- EXERCISE OBJECTIVE: Write out, word for word, the line that contains "lui au Real" and each line after it down to the last line of the data below. Include nothing more.

(Stored items from a collection)
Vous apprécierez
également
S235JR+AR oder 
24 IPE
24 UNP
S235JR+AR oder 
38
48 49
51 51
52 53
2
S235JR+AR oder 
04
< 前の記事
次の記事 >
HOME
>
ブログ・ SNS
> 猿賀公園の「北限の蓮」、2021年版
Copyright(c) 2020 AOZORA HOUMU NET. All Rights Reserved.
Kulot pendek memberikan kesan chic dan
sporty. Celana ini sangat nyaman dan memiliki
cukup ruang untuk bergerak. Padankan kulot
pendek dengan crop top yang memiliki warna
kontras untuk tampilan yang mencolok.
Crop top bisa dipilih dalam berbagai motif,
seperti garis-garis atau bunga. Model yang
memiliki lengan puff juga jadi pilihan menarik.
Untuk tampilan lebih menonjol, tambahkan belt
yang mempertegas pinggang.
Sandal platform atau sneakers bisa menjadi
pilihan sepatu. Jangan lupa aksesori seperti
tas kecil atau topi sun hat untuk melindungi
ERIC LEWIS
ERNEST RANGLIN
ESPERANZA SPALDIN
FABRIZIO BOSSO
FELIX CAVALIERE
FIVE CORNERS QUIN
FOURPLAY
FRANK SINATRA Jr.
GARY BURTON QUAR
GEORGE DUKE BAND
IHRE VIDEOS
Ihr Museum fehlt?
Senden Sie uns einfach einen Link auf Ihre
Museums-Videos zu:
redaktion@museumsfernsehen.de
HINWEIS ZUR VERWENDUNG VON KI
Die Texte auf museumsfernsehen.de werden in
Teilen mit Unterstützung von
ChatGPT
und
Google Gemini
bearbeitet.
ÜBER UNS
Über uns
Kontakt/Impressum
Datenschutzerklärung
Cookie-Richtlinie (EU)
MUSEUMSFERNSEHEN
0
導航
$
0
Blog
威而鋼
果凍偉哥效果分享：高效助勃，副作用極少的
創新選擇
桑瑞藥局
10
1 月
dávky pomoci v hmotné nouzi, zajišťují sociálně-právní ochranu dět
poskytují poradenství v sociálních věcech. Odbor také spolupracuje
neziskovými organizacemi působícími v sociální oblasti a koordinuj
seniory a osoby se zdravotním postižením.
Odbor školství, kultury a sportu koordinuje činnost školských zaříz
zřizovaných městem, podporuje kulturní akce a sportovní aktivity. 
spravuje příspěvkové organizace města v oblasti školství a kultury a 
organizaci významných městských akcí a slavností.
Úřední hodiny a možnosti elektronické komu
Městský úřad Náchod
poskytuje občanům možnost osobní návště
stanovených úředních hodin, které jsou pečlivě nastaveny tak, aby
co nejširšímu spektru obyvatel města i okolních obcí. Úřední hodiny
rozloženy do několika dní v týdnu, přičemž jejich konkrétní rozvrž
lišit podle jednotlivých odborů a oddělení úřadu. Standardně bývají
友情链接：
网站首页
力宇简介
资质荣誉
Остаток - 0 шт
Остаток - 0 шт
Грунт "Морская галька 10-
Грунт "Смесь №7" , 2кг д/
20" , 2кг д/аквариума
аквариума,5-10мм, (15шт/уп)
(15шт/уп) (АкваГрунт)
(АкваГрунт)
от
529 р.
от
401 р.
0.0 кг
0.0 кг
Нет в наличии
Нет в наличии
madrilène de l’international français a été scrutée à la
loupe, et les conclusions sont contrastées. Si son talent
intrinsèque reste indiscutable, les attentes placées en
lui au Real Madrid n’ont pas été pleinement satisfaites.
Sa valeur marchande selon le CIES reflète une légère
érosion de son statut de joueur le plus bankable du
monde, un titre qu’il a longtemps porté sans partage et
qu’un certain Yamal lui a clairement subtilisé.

- THE COMPLETED TASK:
lui au Real Madrid n’ont pas été pleinement satisfaites.
Sa valeur marchande selon le CIES reflète une légère
érosion de son statut de joueur le plus bankable du
monde, un titre qu’il a longtemps porté sans partage et
qu’un certain Yamal lui a clairement subtilisé.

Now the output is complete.